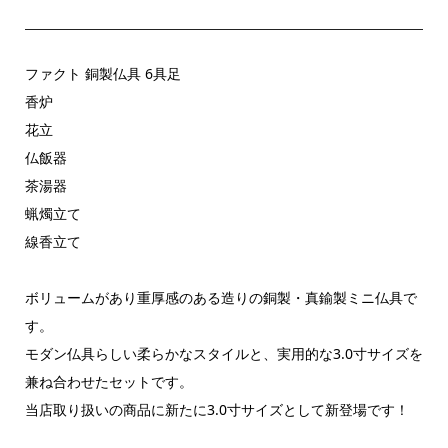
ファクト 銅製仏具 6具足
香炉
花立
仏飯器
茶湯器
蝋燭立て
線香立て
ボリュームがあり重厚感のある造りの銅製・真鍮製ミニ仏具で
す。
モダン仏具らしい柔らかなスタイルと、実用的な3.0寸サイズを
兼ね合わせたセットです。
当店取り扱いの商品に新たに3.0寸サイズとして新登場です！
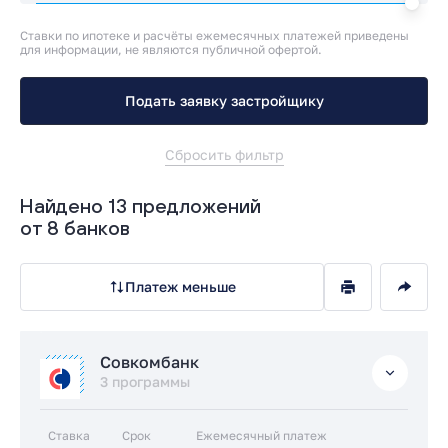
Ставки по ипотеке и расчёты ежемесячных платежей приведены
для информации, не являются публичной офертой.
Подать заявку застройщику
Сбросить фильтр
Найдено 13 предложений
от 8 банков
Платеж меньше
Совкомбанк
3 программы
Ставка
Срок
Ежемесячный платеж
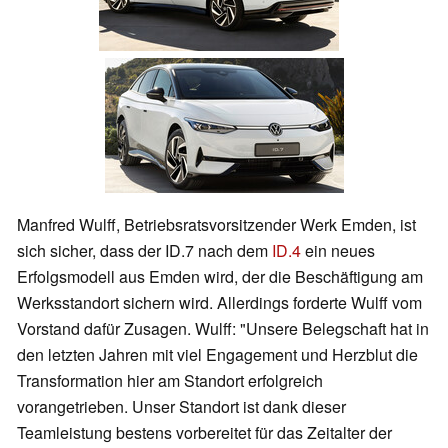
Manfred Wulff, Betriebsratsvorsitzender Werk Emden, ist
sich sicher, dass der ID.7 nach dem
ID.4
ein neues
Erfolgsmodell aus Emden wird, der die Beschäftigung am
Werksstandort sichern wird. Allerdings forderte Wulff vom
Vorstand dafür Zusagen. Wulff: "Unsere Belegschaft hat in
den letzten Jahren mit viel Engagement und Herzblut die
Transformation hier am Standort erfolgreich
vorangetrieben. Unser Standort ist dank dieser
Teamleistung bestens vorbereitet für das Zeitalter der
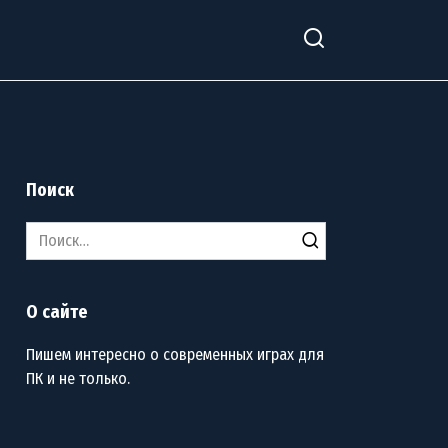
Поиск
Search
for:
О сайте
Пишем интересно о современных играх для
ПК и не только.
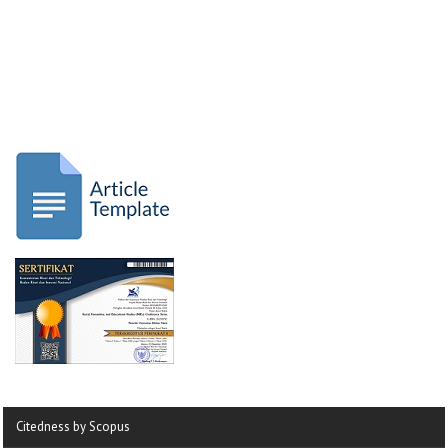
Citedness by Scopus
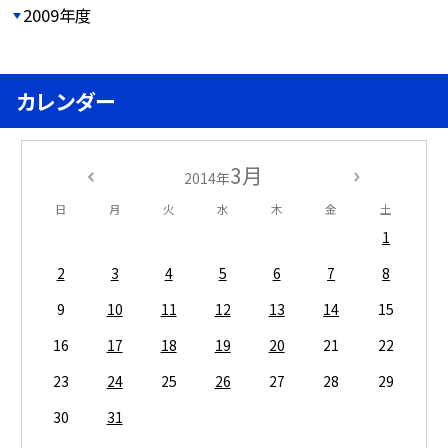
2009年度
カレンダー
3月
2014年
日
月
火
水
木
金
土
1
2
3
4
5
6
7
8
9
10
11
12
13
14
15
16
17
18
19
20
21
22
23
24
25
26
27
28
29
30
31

=====

_Problem details_.
Once the pictures are set aside, copy the remaining text of every entry exactly.

_Response_.
ファクト 銅製仏具 6具足
香炉
花立
仏飯器
茶湯器
蝋燭立て
線香立て
ボリュームがあり重厚感のある造りの銅製・真鍮製ミニ仏具で
す。
モダン仏具らしい柔らかなスタイルと、実用的な3.0寸サイズを
兼ね合わせたセットです。
当店取り扱いの商品に新たに3.0寸サイズとして新登場です！
Ставки по ипотеке и расчёты ежемесячных платежей приведены
для информации, не являются публичной офертой.
Подать заявку застройщику
Сбросить фильтр
Найдено 13 предложений
от 8 банков
Платеж меньше
Совкомбанк
3 программы
Ставка
Срок
Ежемесячный платеж
Manfred Wulff, Betriebsratsvorsitzender Werk Emden, ist
sich sicher, dass der ID.7 nach dem
ID.4
ein neues
Erfolgsmodell aus Emden wird, der die Beschäftigung am
Werksstandort sichern wird. Allerdings forderte Wulff vom
Vorstand dafür Zusagen. Wulff: "Unsere Belegschaft hat in
den letzten Jahren mit viel Engagement und Herzblut die
Transformation hier am Standort erfolgreich
vorangetrieben. Unser Standort ist dank dieser
Teamleistung bestens vorbereitet für das Zeitalter der
Поиск
Search
for:
О сайте
Пишем интересно о современных играх для
ПК и не только.
Citedness by Scopus
2009年度
カレンダー
3月
2014年
日
月
火
水
木
金
土
1
2
3
4
5
6
7
8
9
10
11
12
13
14
15
16
17
18
19
20
21
22
23
24
25
26
27
28
29
30
31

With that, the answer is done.